(Saved data entries)
•••••
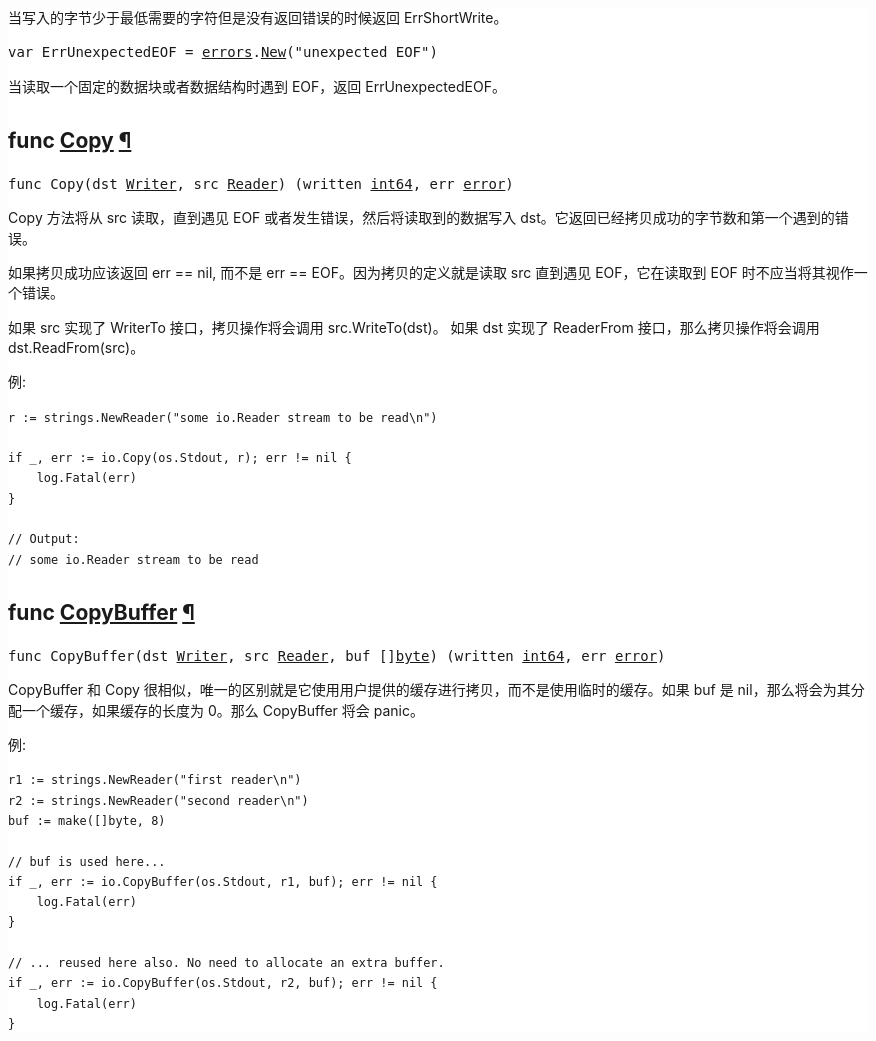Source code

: 当写入的字节少于最低需要的字符但是没有返回错误的时候返回 ErrShortWrite。

<pre>var <span id="ErrUnexpectedEOF">ErrUnexpectedEOF</span> = <a href="/errors/">errors</a>.<a href="/errors/#New">New</a>(&#34;unexpected EOF&#34;)</pre>

当读取一个固定的数据块或者数据结构时遇到 EOF，返回 ErrUnexpectedEOF。

<h2 id="Copy">func <a href="//github.com/golang/go/blob/2ea7d3461bb41d0ae12b56ee52d43314bcdb97f9/src/io/io.go#L351">Copy</a>
    <a href="#Copy">¶</a></h2>
<pre>func Copy(dst <a href="#Writer">Writer</a>, src <a href="#Reader">Reader</a>) (written <a href="/builtin/#int64">int64</a>, err <a href="/builtin/#error">error</a>)</pre>

Copy 方法将从 src 读取，直到遇见 EOF 或者发生错误，然后将读取到的数据写入 dst。它返回已经拷贝成功的字节数和第一个遇到的错误。

如果拷贝成功应该返回 err == nil, 而不是 err == EOF。因为拷贝的定义就是读取 src 直到遇见 EOF，它在读取到 EOF 时不应当将其视作一个错误。

如果 src 实现了 WriterTo 接口，拷贝操作将会调用 src.WriteTo(dst)。
如果 dst 实现了 ReaderFrom 接口，那么拷贝操作将会调用 dst.ReadFrom(src)。

<a id="example_Copy"></a>
例:

    r := strings.NewReader("some io.Reader stream to be read\n")

    if _, err := io.Copy(os.Stdout, r); err != nil {
        log.Fatal(err)
    }

    // Output:
    // some io.Reader stream to be read

<h2 id="CopyBuffer">func <a href="//github.com/golang/go/blob/2ea7d3461bb41d0ae12b56ee52d43314bcdb97f9/src/io/io.go#L359">CopyBuffer</a>
    <a href="#CopyBuffer">¶</a></h2>
<pre>func CopyBuffer(dst <a href="#Writer">Writer</a>, src <a href="#Reader">Reader</a>, buf []<a href="/builtin/#byte">byte</a>) (written <a href="/builtin/#int64">int64</a>, err <a href="/builtin/#error">error</a>)</pre>

CopyBuffer 和 Copy 很相似，唯一的区别就是它使用用户提供的缓存进行拷贝，而不是使用临时的缓存。如果 buf 是 nil，那么将会为其分配一个缓存，如果缓存的长度为 0。那么 CopyBuffer 将会 panic。

<a id="example_CopyBuffer"></a>
例:

    r1 := strings.NewReader("first reader\n")
    r2 := strings.NewReader("second reader\n")
    buf := make([]byte, 8)

    // buf is used here...
    if _, err := io.CopyBuffer(os.Stdout, r1, buf); err != nil {
        log.Fatal(err)
    }

    // ... reused here also. No need to allocate an extra buffer.
    if _, err := io.CopyBuffer(os.Stdout, r2, buf); err != nil {
        log.Fatal(err)
    }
•••••
→ Problem to solve: All lines carrying the word "github" must be copied from the data above.

→ Expected output:
<h2 id="Copy">func <a href="//github.com/golang/go/blob/2ea7d3461bb41d0ae12b56ee52d43314bcdb97f9/src/io/io.go#L351">Copy</a>
<h2 id="CopyBuffer">func <a href="//github.com/golang/go/blob/2ea7d3461bb41d0ae12b56ee52d43314bcdb97f9/src/io/io.go#L359">CopyBuffer</a>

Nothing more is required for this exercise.